> Assignment
Only lines holding the word "above" are wanted from the records; copy all of them.

> Data provided
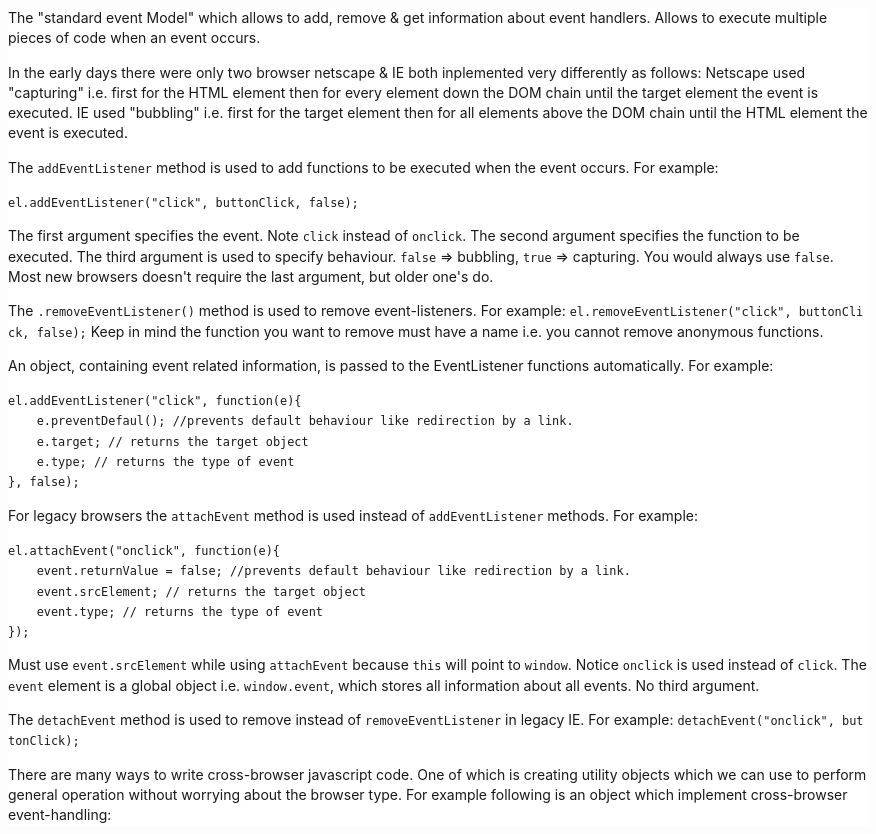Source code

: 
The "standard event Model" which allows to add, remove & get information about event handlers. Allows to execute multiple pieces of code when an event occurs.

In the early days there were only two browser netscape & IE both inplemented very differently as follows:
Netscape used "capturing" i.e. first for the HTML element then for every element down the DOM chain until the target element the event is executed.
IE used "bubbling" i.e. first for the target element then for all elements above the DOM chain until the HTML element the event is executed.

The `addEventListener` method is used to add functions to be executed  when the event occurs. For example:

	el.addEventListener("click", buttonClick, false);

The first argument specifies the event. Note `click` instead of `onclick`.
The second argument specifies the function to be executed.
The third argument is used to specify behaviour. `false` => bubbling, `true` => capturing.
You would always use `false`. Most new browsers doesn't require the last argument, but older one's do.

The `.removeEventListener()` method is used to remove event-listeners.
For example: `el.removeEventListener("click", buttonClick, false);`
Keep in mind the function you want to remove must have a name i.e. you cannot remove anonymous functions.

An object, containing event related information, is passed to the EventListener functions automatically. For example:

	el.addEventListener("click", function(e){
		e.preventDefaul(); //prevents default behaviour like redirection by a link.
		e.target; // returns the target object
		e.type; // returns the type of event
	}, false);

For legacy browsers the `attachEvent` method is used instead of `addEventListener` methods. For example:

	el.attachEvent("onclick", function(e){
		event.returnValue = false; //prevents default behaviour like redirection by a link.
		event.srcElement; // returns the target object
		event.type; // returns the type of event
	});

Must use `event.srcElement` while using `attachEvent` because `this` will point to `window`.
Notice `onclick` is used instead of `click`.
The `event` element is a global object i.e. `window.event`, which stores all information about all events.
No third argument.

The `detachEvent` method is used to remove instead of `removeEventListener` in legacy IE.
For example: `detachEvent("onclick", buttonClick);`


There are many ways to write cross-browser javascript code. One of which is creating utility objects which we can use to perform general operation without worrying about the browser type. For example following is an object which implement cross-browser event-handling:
--
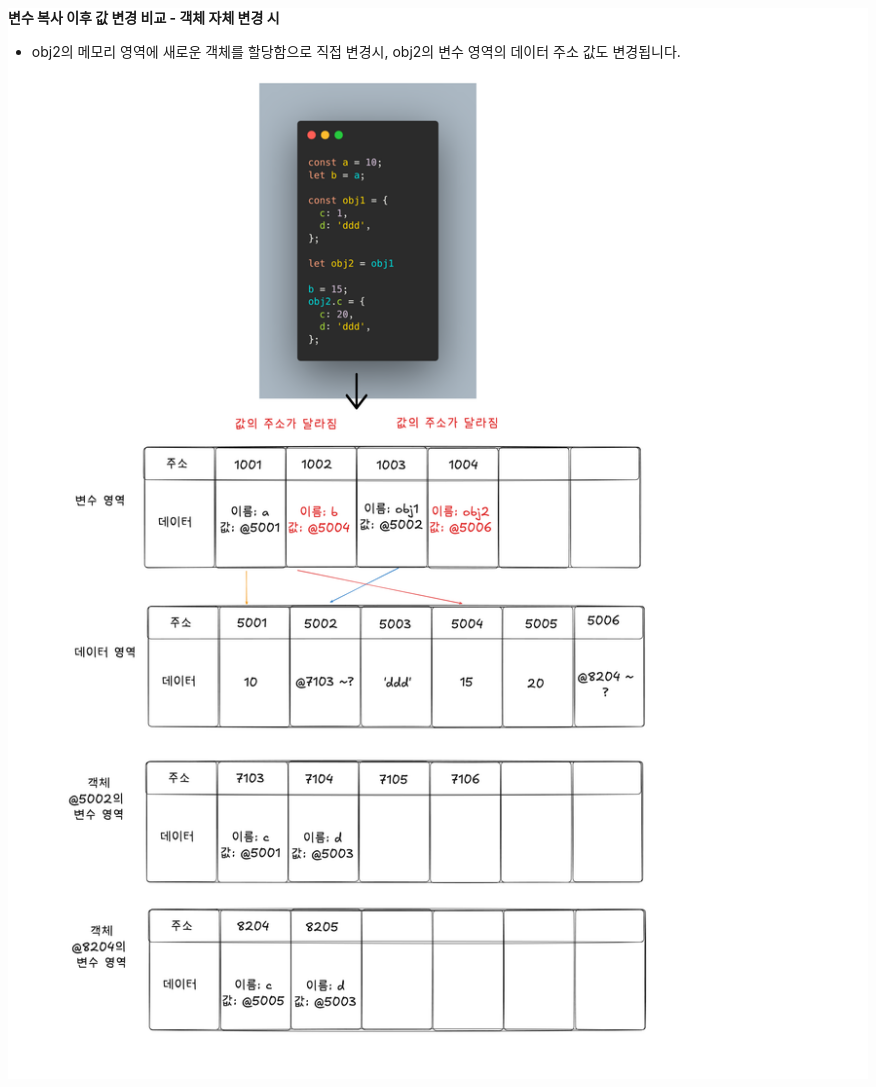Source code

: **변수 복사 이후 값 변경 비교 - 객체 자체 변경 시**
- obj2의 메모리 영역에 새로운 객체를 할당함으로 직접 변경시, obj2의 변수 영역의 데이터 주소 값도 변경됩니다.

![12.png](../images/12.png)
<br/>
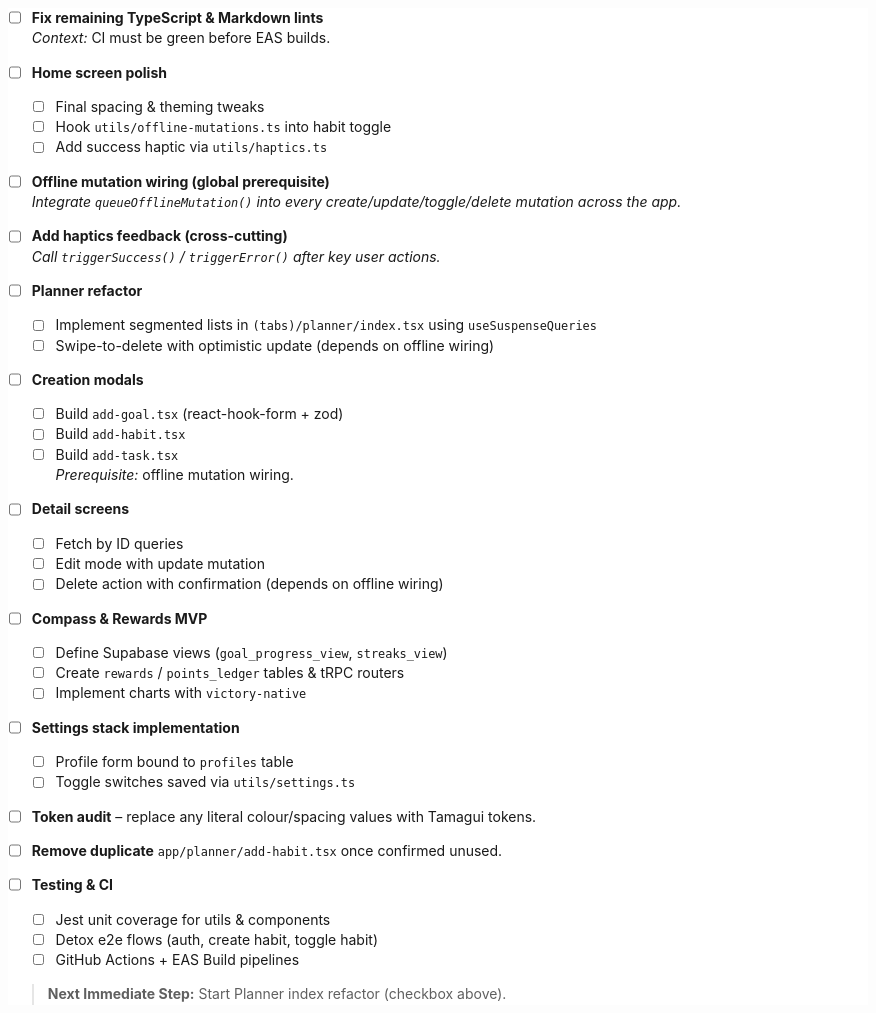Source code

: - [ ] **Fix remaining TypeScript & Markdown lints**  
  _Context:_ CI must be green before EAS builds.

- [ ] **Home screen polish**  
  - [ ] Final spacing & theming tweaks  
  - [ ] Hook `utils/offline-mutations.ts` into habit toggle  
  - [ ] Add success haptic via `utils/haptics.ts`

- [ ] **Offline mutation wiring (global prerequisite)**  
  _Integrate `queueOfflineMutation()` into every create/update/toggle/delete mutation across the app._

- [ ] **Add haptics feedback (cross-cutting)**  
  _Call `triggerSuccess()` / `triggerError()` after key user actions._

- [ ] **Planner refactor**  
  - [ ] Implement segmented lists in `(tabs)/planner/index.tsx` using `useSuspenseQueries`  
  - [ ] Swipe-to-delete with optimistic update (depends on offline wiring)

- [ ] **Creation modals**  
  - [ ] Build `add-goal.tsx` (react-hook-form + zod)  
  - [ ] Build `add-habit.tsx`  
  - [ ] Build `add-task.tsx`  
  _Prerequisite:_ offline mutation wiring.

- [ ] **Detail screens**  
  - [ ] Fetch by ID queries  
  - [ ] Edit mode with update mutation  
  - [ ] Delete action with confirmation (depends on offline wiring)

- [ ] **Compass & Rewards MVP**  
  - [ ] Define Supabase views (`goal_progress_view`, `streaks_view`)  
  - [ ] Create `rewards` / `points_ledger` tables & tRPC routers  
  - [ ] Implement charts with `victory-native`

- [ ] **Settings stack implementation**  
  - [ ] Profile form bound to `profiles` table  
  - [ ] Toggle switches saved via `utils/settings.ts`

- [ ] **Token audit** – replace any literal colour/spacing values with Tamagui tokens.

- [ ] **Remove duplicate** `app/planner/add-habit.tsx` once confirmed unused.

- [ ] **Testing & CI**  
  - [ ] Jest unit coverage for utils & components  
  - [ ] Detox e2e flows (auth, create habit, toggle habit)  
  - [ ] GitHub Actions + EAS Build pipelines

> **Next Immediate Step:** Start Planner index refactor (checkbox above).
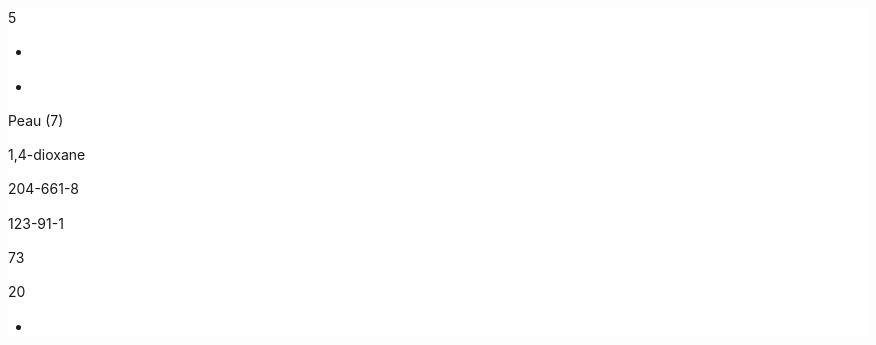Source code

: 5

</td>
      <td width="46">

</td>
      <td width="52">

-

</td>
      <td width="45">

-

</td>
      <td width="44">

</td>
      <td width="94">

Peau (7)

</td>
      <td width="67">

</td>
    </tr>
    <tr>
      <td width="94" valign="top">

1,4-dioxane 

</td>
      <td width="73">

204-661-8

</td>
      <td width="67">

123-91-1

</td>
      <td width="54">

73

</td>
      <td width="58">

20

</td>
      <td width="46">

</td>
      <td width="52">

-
* * *
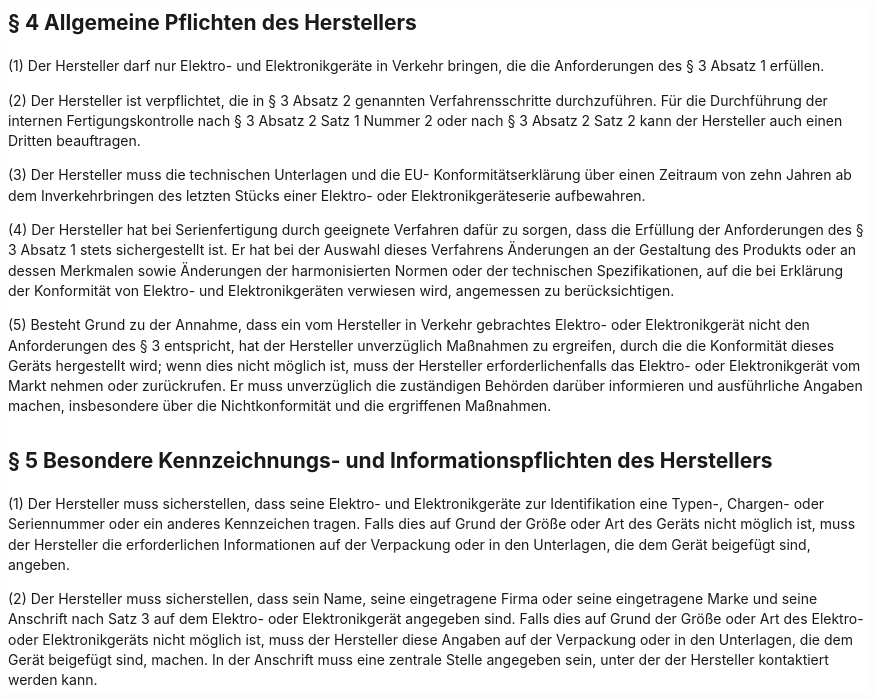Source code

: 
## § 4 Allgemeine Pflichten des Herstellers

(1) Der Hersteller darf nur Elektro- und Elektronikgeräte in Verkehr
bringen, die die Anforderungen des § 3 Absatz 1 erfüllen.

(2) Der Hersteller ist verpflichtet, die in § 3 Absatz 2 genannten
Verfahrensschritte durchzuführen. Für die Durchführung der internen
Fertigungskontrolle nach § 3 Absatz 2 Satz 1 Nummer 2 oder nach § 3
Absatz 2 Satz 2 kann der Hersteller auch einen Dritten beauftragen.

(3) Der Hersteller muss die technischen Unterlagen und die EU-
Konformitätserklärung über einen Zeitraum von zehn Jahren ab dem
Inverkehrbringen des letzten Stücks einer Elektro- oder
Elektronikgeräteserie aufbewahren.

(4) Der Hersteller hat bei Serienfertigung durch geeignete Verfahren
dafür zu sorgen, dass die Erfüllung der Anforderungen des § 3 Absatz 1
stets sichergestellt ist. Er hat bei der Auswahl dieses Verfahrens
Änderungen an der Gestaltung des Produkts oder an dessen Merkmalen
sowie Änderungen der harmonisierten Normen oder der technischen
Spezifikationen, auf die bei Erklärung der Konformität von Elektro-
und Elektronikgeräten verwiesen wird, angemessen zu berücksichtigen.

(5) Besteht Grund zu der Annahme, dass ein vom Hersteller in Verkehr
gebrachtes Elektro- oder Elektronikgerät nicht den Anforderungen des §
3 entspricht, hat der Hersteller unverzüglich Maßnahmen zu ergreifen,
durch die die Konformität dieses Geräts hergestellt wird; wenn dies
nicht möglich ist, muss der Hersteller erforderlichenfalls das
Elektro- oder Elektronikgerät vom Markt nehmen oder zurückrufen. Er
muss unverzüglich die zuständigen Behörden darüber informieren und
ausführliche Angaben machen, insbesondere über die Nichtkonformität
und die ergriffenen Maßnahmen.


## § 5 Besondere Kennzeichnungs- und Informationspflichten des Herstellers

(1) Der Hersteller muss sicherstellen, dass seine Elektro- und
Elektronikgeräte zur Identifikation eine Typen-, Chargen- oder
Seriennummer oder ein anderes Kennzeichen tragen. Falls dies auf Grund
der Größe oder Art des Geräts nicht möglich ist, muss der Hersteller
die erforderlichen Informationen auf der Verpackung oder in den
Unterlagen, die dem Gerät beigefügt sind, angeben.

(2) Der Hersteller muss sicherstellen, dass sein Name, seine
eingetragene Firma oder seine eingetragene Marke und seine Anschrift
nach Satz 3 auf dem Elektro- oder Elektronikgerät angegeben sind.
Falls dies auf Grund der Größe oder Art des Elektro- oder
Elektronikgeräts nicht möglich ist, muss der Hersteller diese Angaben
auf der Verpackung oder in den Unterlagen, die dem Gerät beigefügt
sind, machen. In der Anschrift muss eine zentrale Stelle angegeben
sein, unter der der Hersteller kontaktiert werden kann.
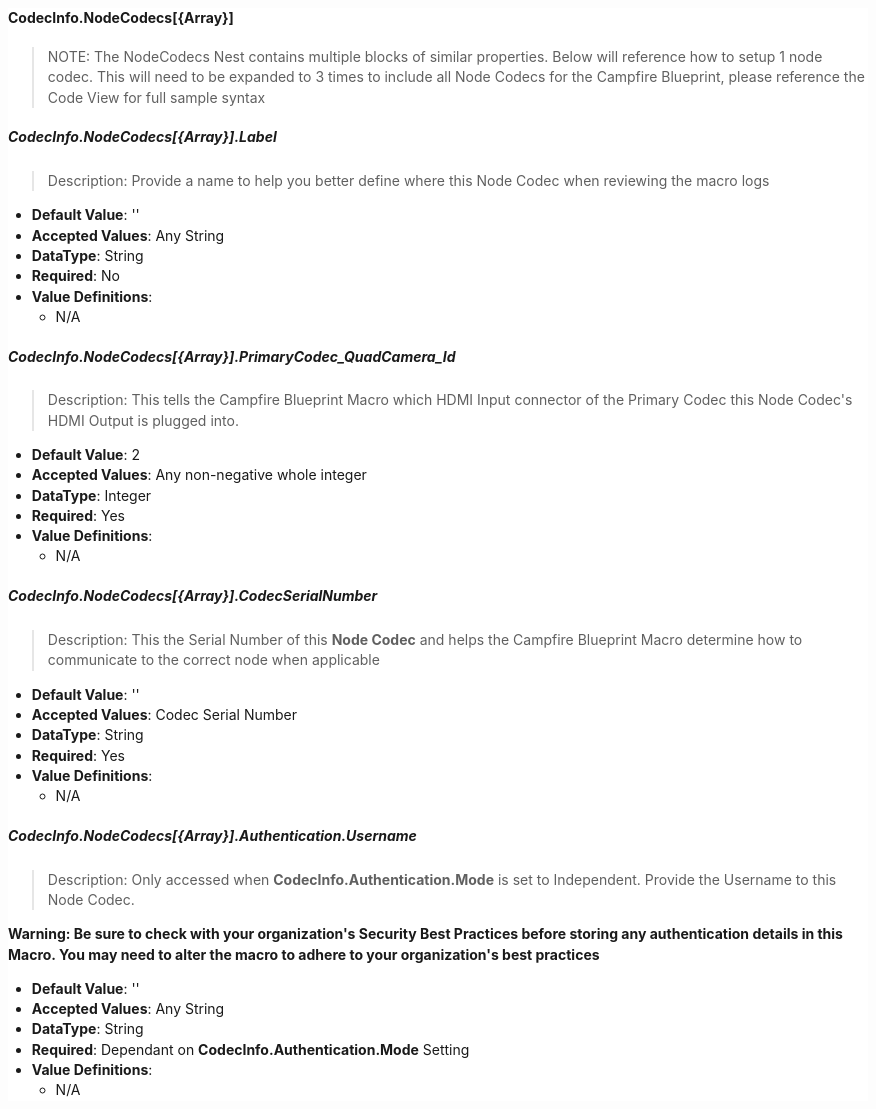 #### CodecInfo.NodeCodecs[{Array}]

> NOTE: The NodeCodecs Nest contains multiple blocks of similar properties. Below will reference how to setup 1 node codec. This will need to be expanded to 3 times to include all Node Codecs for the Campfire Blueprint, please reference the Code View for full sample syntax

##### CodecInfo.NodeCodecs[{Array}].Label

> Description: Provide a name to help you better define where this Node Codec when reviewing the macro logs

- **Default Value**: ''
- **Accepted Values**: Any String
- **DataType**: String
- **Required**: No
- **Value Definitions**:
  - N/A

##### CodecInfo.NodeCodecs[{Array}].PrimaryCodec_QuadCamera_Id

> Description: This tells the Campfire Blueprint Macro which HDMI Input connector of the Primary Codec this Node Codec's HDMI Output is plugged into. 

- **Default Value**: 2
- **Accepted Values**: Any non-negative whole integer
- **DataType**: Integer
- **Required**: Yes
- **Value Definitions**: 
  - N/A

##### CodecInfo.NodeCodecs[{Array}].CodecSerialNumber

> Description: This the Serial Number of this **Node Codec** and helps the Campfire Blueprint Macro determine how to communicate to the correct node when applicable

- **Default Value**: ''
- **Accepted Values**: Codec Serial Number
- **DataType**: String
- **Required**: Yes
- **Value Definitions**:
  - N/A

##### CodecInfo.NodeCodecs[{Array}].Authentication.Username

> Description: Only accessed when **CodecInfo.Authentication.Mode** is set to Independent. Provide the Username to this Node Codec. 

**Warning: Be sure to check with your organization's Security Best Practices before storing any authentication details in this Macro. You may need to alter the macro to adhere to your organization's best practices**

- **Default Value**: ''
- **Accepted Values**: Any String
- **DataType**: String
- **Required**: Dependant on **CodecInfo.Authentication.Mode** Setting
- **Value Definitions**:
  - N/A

> The answer
IE used "bubbling" i.e. first for the target element then for all elements above the DOM chain until the HTML element the event is executed.
> **Next Immediate Step:** Start Planner index refactor (checkbox above).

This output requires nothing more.